05 March 2011

The Raccoon Returns


I know it's been a long time since I have even touched this blog, and I apologize for that.  My time and urge for creativity has been taken up by other projects, such as a gallery show and another long term project I still have in the works.  But more on that another time (if you're lucky).

This past fall I had a couple of encounters with raccoons, namely them waking me up at four in the morning, pissing me off.  After that, I had a small rat problem, during which a single mouse was caught as well.  The final solution involved a barricade in my air duct, blocking the passage, while leaving a pair of glue traps on the side from which the rats accessed that portion of the duct (which led straight to my bedroom, robbing me of sleep as they tried to eat a hole in the metal).  After the rats disappeared, I simply left the barricade and associated trap in place as a preventive measure.  I spent the next few months checking it periodically, eventually letting this drop off completely as there was nothing to find.

Yet another time there was a drunken, injured, sick, or simply stupid bat flying around my front door, freaking out both my dog and myself.  This is why, when over the last week or so I heard high pitched squeaking sounds, I assumed that it was from bats outside, as for a number of nights my window next to the bed stayed open.  It only would happen at night when I was in the bedroom, so I thought nothing more of it.

Until it happened when the window was shut, and I could finally tell that it was not coming from outside.

As per standard reaction, I immediately grabbed my knife and flashlight, and followed the dog (who was going crazy) out to the other room.  My first thought was "crap, the bat's inside," especially as the dog himself was looking up at the ceiling in confusion.  Then we both realized (thanks to the cat, to be fair) that it was coming from the vent.  I opened it up, shined the flashlight in (shone the flashlight?), then told myself that I refused to deal with it just then, and put the vent cover back on.

What it was, as it turned out, was a mouse stuck to the glue trap, along with three additional mice who had already died (I assume, I did not check to be sure, but the live one was obviously alive, so I assumed that the others were dead).  There were also the hairs of some larger animal, neither mouse nor rat, stuck along the barricade, though the traps themselves were not overly disturbed and there was no additional sign of the creature.

I tossed the traps out, replaced them, and cleaned out the hair.  Last night, nothing happened.  Tonight, I heard some sound (I was watching a show online with Sparky, wearing earphones, so I cannot say what exactly it was), followed the boys out, and heard a panicked squeaking.  I did not check the trap as I felt it safe to assume it was stuck, then went back to the show.

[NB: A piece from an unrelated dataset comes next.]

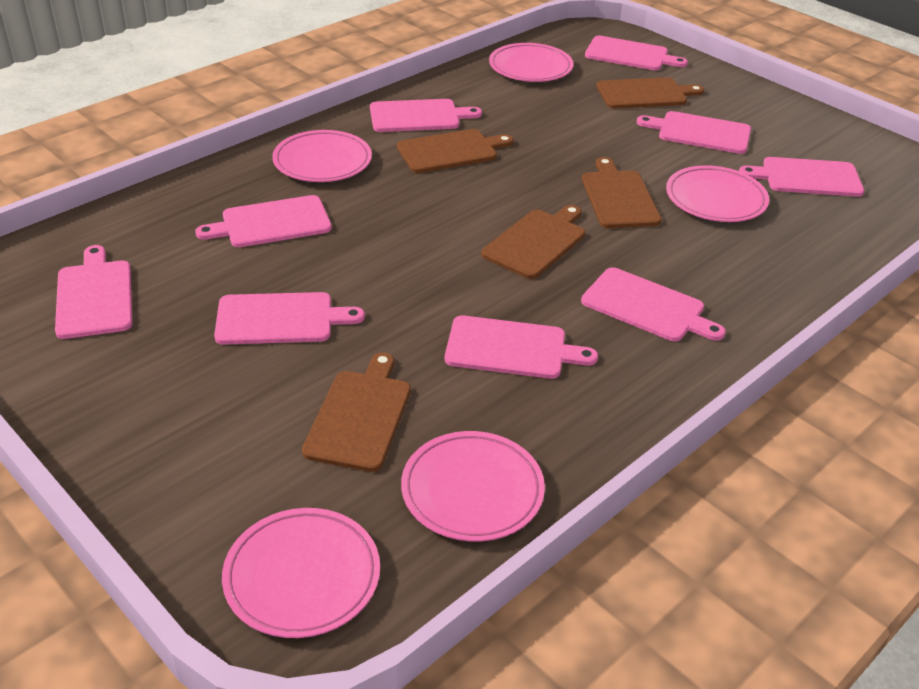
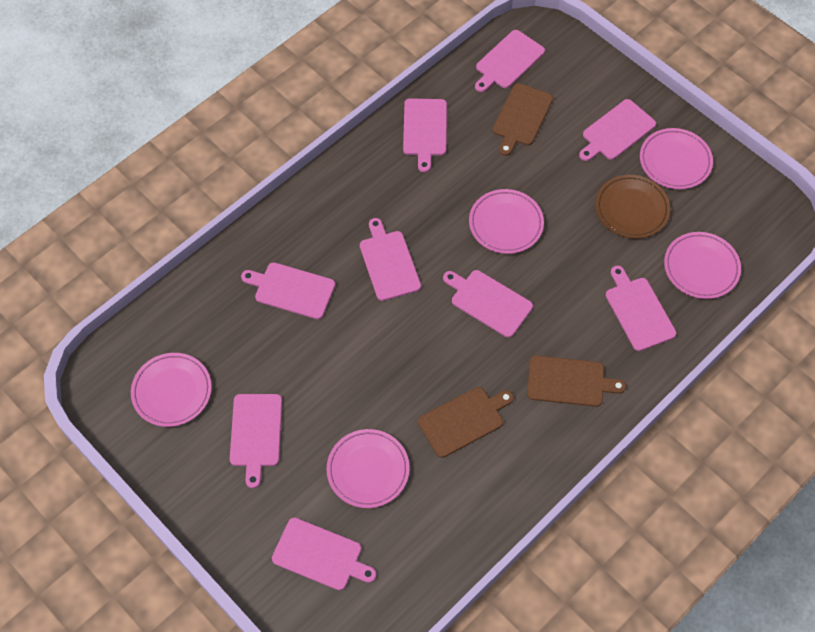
brown cutting board: [302,352,411,472] [397,129,514,173] [481,205,585,279] [582,157,662,228] [597,77,704,109] = 5 -> [418,387,514,458] [493,83,553,156] [527,355,626,407] = 3
brown plate: none = 0 -> [595,175,670,239] = 1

There is no mouse stuck in the trap, and the squeaking stopped by the time I went back out to take the mouse out of its misery (and so I would not have to hear it all night), but there was another big tuft of hair in the duct.  Looking online at my most likely suspect confirmed both that they do eat small animals and the colors of the hair (they were an inch to an inch and a half long, with light and dark bands with frosted tips, vaguely wavy), so I am fairly confident that I have three things, one of which is a big hole in the duct-work, and I know exactly where it probably is.  Another is a gap in the siding that I was not aware of.  And finally I have a raccoon stalking mice in my air ducts.

Of course, it is entirely possible that I had a raccoon under my house and then sealed up his escape hole, and he is simply starving and trying to find his way out.  I will have to consider that possibility.

Now I am faced with a dilemma.  If I assume that the raccoon is finding his way in and out and I seal any gaps, I could be trapping him in there, or I could be keeping him out.  If I assume he is trapped in there, and I open it, I could be letting more things under there.  Furthermore, regardless of that, if I (or rather, Sparky, as I am claustrophobic) seal up the hole in the vent, I could be keeping him out or trapping him in.  In which case he will either die in my ducts, which would make me feel guilty and create a horrible stench, or he will create a bigger mess by breaking his way out of it somewhere, or even figure out how to come up out of the vents themselves into the house, giving me a heart attack, giving the cat a heart attack, and giving the dog a new playmate, which the raccoon would not be happy about and would then hurt the dog.  All said, that is a low possibility, but I am learning not to underestimate these things.

I'm making myself dizzy and uncomfortable.  Time for bed.